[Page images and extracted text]
★ ★ ★
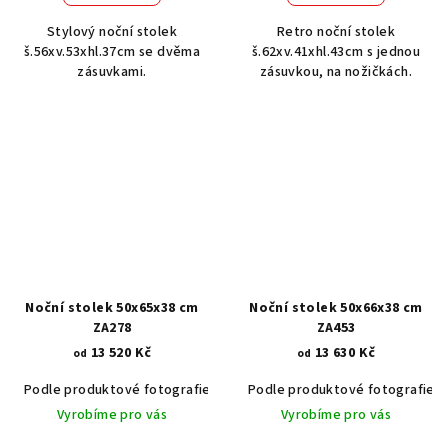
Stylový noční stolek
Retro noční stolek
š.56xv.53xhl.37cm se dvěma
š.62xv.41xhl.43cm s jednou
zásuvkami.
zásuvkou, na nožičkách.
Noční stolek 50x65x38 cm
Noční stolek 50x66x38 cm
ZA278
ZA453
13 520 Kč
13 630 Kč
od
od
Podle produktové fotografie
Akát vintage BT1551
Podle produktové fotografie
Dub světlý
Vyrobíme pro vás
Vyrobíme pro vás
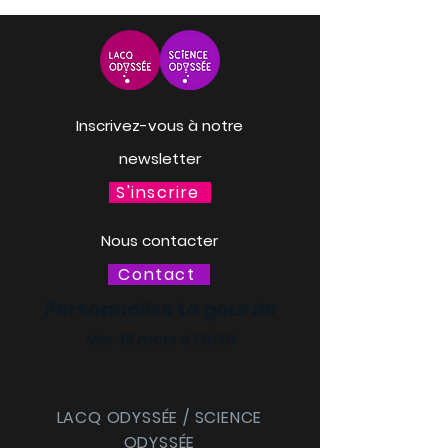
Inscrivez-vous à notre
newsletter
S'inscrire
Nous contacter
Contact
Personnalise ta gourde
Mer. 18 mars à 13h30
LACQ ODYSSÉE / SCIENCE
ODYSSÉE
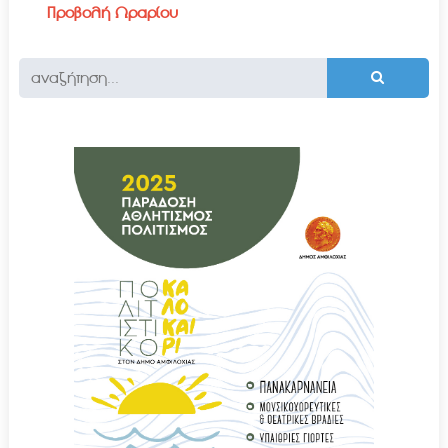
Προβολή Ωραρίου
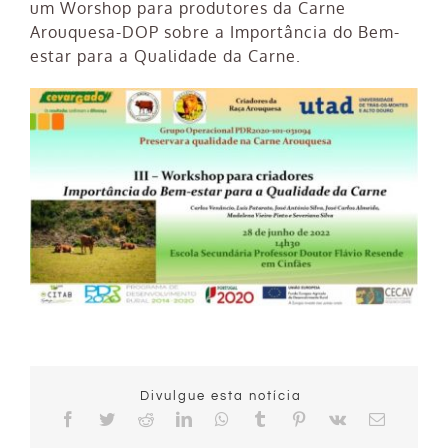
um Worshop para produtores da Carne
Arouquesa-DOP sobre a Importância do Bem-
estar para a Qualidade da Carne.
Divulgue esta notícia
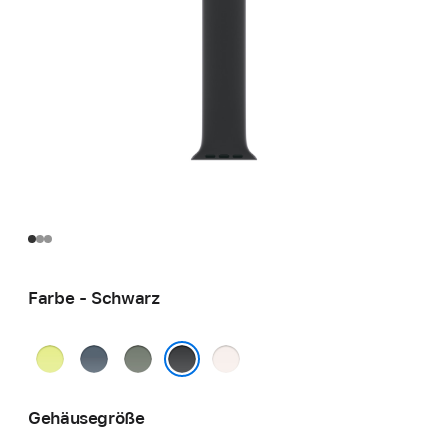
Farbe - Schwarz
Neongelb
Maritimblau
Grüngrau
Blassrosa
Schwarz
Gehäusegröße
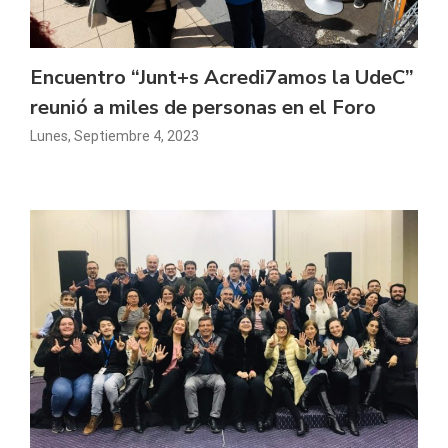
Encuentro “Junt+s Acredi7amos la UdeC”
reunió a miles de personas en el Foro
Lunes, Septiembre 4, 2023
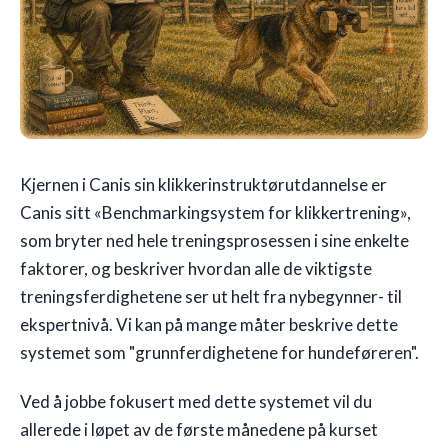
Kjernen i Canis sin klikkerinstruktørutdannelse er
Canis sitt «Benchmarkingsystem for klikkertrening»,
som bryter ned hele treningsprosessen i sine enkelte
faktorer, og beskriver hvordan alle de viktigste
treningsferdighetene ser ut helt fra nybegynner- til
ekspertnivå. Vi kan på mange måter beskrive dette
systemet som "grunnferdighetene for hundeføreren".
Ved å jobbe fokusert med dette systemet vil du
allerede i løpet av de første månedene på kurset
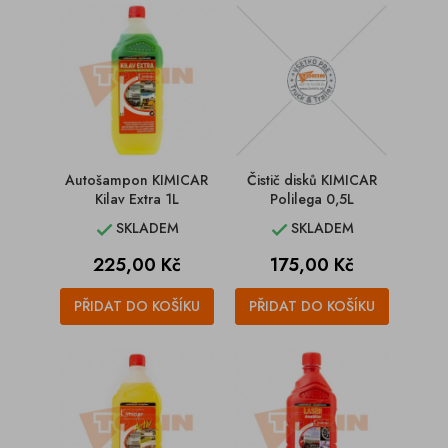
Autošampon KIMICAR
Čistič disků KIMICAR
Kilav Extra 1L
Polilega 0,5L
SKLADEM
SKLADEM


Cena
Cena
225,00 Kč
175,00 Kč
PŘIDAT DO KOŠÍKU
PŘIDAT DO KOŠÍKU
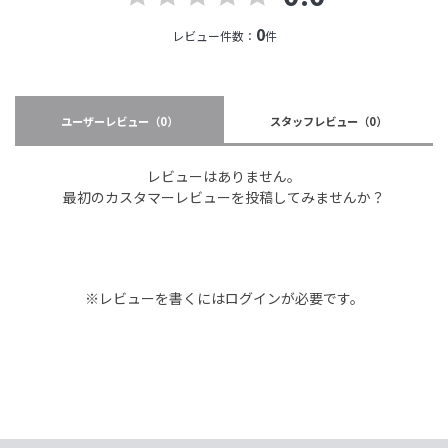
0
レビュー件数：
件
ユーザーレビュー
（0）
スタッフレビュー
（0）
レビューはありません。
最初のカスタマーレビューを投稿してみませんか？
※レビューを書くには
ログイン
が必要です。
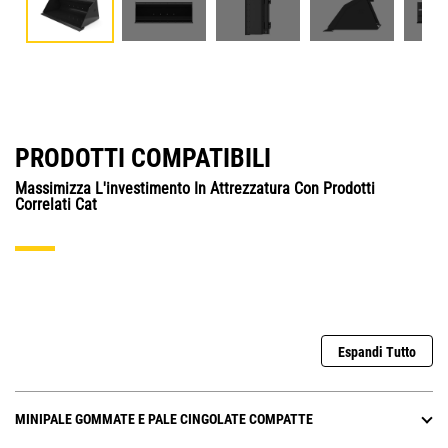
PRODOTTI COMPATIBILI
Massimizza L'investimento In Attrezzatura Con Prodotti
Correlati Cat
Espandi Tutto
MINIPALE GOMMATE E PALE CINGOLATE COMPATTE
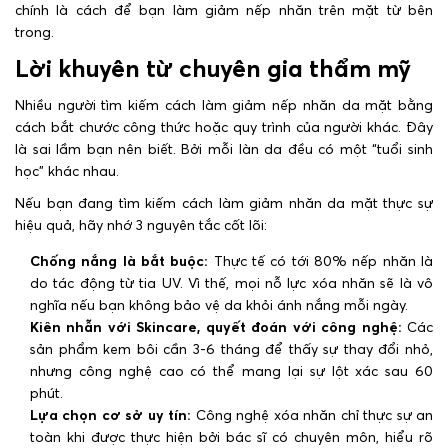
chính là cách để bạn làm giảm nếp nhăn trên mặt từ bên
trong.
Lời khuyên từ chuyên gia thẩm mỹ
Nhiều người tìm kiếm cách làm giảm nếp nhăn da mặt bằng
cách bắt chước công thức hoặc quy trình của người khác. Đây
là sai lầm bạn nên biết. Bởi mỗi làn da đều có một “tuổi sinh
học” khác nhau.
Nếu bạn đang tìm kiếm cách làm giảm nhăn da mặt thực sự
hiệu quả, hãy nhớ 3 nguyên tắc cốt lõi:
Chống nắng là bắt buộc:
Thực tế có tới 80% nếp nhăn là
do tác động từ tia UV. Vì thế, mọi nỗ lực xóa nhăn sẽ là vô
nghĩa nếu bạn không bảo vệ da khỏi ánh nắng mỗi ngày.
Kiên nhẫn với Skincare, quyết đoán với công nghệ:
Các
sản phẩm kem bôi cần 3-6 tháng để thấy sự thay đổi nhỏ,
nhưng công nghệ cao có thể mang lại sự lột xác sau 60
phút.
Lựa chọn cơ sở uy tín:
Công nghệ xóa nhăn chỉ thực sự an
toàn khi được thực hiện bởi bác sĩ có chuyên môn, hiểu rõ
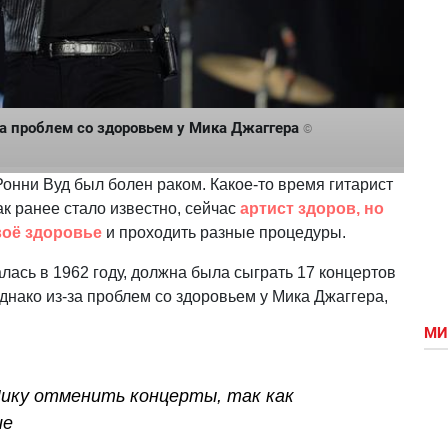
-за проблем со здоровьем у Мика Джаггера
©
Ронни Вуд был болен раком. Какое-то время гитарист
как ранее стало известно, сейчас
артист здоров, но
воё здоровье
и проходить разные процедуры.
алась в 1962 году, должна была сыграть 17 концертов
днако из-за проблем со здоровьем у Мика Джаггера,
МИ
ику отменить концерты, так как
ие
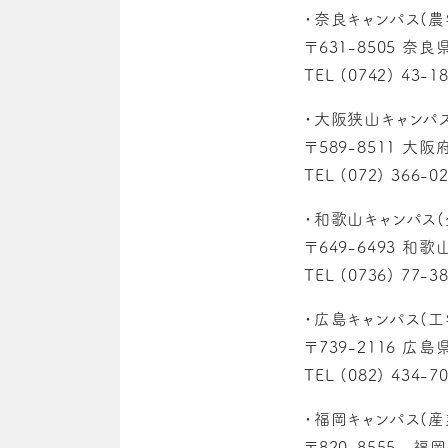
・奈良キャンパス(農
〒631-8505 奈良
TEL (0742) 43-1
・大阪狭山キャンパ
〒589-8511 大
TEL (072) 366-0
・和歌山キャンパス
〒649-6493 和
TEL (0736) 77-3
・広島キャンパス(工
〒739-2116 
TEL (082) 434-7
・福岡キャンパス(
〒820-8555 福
★ ★ ★
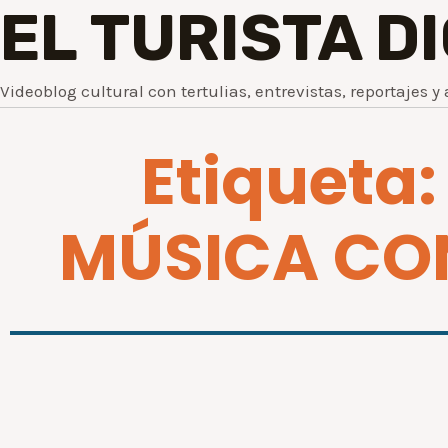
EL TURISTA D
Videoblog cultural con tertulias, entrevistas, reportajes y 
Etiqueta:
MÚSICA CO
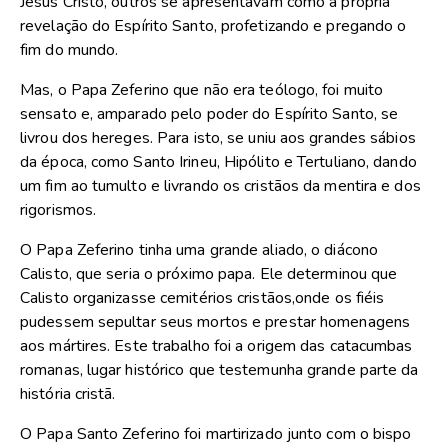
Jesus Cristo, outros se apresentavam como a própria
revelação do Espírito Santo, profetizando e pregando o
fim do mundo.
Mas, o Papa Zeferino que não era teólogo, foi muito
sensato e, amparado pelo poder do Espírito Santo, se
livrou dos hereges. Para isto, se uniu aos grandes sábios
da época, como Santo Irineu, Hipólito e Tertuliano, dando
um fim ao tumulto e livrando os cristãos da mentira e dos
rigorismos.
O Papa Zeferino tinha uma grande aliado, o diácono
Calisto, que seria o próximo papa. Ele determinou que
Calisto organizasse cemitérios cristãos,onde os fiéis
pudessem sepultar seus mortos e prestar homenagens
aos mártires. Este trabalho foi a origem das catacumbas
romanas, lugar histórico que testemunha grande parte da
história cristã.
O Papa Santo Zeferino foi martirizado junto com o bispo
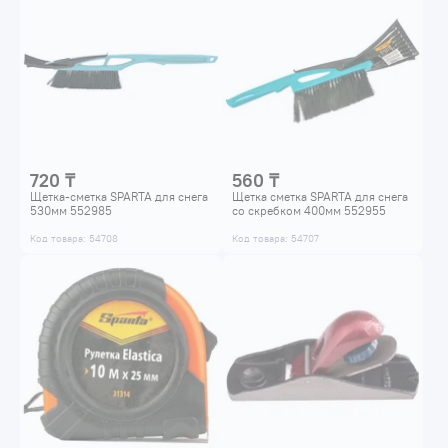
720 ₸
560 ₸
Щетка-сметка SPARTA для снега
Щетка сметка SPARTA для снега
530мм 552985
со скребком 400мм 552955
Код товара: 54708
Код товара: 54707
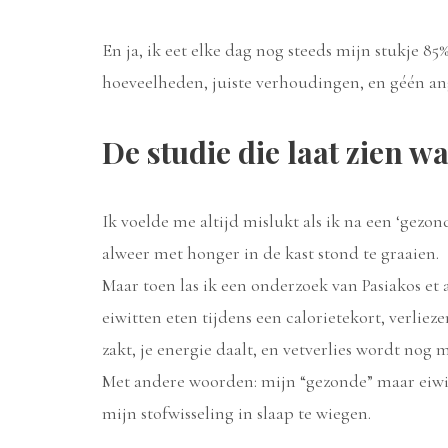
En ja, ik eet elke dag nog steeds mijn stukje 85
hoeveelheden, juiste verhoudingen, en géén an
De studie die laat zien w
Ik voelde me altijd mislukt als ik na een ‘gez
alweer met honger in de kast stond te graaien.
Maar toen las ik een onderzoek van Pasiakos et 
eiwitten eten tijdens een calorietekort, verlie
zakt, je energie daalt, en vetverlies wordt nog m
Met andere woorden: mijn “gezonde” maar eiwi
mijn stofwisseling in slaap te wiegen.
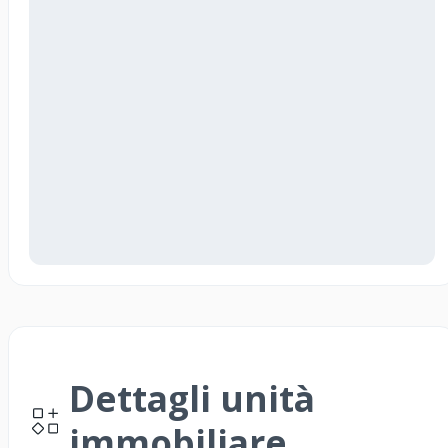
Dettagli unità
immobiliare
★ ★ ★
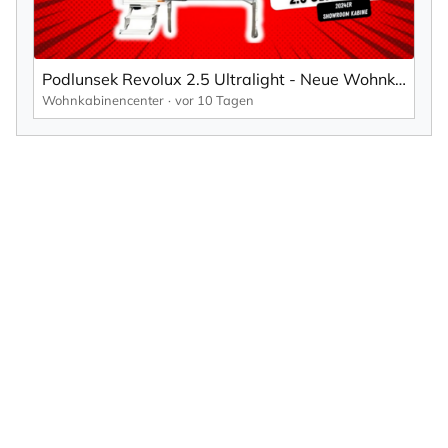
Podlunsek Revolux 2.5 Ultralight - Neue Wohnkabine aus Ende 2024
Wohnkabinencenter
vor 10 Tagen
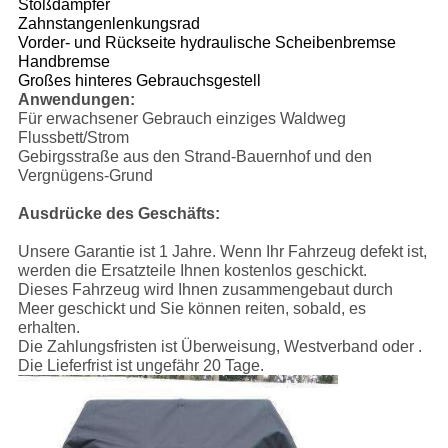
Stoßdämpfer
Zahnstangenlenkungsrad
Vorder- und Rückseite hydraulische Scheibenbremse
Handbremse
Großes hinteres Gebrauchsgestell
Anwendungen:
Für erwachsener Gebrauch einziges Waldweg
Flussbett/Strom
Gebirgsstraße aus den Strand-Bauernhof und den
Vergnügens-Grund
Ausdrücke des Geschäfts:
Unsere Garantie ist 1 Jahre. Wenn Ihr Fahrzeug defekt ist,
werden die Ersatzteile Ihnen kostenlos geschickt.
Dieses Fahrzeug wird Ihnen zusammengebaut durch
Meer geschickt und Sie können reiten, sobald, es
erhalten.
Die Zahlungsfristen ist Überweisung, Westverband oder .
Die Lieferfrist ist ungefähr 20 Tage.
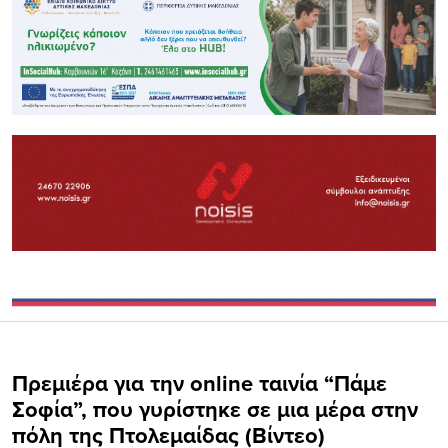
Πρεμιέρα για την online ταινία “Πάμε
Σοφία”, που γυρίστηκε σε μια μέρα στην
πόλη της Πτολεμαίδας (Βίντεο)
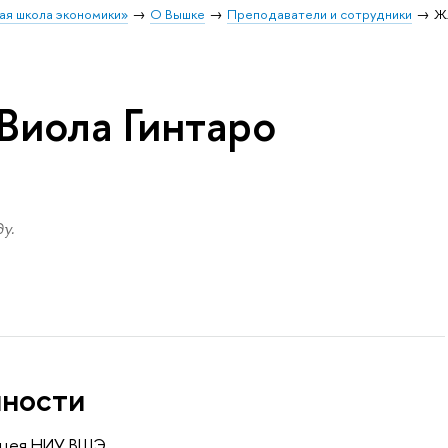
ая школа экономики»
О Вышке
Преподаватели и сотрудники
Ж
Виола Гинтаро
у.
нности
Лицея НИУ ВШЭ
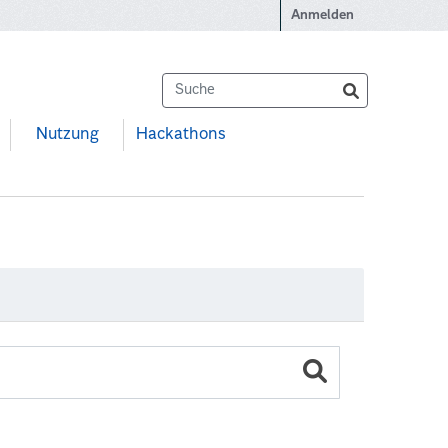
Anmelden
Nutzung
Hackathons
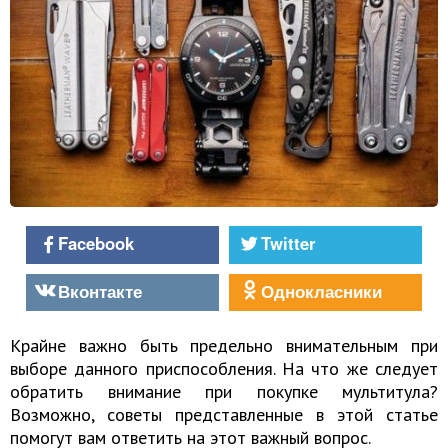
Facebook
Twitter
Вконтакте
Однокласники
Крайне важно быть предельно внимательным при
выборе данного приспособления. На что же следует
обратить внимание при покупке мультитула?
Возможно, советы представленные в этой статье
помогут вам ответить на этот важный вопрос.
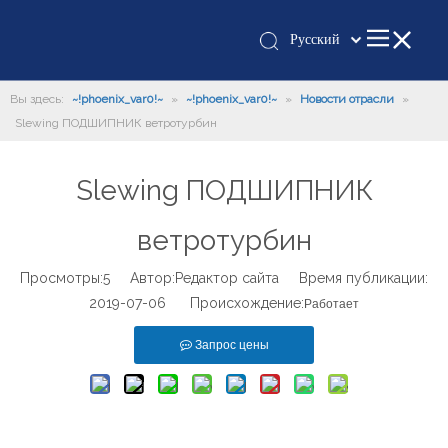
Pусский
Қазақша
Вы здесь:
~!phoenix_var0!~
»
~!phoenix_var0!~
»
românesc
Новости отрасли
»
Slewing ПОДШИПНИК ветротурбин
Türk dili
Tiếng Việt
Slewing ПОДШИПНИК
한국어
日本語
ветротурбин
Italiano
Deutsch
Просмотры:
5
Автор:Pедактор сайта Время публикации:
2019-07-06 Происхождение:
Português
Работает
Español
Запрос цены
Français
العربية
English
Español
★ ★ ★
--- Your assignment ---
Copy out the lines from the one holding "Stylový noční stolek" through the one holding "Divulgue esta notícia", both included, and leave the pictures out of your answer.

--- Task solution ---
Stylový noční stolek
Retro noční stolek
š.56xv.53xhl.37cm se dvěma
š.62xv.41xhl.43cm s jednou
zásuvkami.
zásuvkou, na nožičkách.
Noční stolek 50x65x38 cm
Noční stolek 50x66x38 cm
ZA278
ZA453
13 520 Kč
13 630 Kč
od
od
Podle produktové fotografie
Akát vintage BT1551
Podle produktové fotografie
Dub světlý
Vyrobíme pro vás
Vyrobíme pro vás
Inscrivez-vous à notre
newsletter
S'inscrire
Nous contacter
Contact
Personnalise ta gourde
Mer. 18 mars à 13h30
LACQ ODYSSÉE / SCIENCE
ODYSSÉE
Προβολή Ωραρίου
um Worshop para produtores da Carne
Arouquesa-DOP sobre a Importância do Bem-
estar para a Qualidade da Carne.
Divulgue esta notícia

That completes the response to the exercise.